Q. We recently inherited a property. We don’t want to rent it out, but there doesn’t seem a lot of point trying to sell it at the moment. Meanwhile, it is unoccupied. What should we do?

A. First and foremost, I would take issue with your basic assumption about the state of the market. There is growing evidence that things have started to turn the corner. Indeed, at the moment there is something of a shortage of homes for sale – so much so, in fact, that there is even talk in some places of multiple bids being made on properties by competing buyers. So, I would urge you to give serious thought to putting your property on the market now, rather than sitting on it. You could be pleasantly surprised!

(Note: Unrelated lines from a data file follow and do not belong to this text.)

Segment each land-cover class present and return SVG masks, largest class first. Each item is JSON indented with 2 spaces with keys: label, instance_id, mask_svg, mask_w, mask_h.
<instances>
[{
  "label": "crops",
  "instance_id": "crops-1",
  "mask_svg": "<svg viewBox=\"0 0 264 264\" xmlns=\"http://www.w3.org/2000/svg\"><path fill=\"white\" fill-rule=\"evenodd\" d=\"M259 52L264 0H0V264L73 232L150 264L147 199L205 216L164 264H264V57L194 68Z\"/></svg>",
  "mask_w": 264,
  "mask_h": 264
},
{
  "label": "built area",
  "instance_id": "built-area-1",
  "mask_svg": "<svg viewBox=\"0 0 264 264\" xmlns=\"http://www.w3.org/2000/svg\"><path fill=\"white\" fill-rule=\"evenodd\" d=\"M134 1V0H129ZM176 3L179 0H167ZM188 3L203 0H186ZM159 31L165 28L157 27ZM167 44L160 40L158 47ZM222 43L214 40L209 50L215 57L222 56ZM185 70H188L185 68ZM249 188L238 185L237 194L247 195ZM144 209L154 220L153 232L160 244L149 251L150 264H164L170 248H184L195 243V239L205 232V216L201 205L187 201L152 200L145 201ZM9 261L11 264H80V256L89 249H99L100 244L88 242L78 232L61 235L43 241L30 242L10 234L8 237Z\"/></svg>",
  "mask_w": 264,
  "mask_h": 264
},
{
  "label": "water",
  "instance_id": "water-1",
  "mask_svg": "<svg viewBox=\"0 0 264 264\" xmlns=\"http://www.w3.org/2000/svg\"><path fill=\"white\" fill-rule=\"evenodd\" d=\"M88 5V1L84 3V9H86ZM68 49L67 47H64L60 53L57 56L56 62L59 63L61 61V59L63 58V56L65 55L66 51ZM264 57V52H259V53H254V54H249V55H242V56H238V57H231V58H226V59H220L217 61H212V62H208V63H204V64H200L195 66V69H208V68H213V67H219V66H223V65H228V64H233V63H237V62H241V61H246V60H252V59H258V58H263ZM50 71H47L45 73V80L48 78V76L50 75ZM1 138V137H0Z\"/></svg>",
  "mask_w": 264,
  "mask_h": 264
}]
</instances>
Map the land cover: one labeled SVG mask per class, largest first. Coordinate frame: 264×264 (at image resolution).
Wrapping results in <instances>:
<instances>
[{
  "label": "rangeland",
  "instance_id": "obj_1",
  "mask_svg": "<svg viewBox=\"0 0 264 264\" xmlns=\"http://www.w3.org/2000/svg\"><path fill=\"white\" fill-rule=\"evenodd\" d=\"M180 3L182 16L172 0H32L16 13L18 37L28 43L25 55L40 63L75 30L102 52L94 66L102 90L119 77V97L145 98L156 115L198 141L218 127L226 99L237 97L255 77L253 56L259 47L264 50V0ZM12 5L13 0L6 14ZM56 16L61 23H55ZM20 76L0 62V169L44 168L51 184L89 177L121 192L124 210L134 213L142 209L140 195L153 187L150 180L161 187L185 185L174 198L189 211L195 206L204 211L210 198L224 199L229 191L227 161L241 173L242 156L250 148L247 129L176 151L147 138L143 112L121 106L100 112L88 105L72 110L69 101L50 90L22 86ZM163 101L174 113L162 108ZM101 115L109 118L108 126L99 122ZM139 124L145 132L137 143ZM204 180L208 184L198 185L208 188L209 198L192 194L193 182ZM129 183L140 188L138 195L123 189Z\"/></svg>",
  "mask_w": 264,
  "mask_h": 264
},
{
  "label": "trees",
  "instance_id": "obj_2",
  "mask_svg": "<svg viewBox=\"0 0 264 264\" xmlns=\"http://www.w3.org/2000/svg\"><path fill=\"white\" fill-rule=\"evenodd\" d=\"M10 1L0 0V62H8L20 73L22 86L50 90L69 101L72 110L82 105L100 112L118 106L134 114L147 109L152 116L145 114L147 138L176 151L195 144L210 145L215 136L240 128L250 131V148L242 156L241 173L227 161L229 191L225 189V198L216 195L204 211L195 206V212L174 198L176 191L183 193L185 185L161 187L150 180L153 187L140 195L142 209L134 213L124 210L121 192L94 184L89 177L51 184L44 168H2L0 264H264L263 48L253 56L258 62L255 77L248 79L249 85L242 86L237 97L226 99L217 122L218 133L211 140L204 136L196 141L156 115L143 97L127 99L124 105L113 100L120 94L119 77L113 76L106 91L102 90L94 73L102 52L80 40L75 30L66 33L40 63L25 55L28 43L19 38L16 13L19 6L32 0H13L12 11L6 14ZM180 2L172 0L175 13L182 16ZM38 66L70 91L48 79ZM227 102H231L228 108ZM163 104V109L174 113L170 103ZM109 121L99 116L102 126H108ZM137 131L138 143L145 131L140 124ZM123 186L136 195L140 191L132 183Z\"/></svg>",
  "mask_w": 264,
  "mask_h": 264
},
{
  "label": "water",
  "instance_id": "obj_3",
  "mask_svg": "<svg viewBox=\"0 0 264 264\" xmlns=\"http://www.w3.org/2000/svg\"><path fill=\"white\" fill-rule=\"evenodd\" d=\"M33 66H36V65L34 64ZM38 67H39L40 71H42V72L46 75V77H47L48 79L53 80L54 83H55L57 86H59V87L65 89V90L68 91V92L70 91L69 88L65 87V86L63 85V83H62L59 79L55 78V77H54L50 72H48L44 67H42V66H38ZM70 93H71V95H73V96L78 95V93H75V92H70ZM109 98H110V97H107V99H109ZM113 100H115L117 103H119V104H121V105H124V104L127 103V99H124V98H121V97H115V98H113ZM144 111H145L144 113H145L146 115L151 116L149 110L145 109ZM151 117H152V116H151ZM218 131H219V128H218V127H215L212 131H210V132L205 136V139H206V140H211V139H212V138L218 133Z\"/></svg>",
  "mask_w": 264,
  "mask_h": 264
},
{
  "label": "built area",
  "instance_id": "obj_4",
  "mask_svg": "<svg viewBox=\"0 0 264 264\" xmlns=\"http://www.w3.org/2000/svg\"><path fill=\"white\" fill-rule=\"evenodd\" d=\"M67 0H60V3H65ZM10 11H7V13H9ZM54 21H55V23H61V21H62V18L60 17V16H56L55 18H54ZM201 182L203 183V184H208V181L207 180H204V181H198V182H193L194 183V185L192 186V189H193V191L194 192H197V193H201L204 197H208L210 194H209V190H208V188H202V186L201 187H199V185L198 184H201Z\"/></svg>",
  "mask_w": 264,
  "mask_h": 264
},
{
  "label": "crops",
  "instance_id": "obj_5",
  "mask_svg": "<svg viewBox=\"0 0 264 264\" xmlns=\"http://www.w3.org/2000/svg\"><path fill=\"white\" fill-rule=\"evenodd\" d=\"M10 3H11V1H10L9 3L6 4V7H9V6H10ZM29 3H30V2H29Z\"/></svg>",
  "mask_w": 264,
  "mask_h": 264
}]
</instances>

In any case, the fact is that looking after a vacant property for any length of time can be quite troublesome, and involve a certain amount of expense. The alternative is simply to shut it up and let it deteriorate - which hardly makes sense.

Nevertheless, if you do decide to sell, you’re still faced with the question of looking after the place in the meantime. The sad fact is that an obviously empty house is easy prey for vandals – so you have to try and create the impression that it is still occupied. At the very least, this will mean putting one or two lights and even a radio on timer switches.

You will also need to visit the property regularly – or arrange for someone else to do so, if it’s too far away – in order to open it up and give it an airing, to clean the windows and exterior paintwork, to keep the garden in trim, and to clear away the accumulated junk mail.

In addition, regular visits mean that if anything has gone wrong, or any damage has been done - either accidentally or otherwise - it can be rectified sooner rather than later. In this connection, it’s worth noting that most insurance companies will actually expect an empty property to be visited at least once a month. And talking of insurance, it’s also a good idea to let them know that the property is empty, and inform them of the steps you have taken to look after it.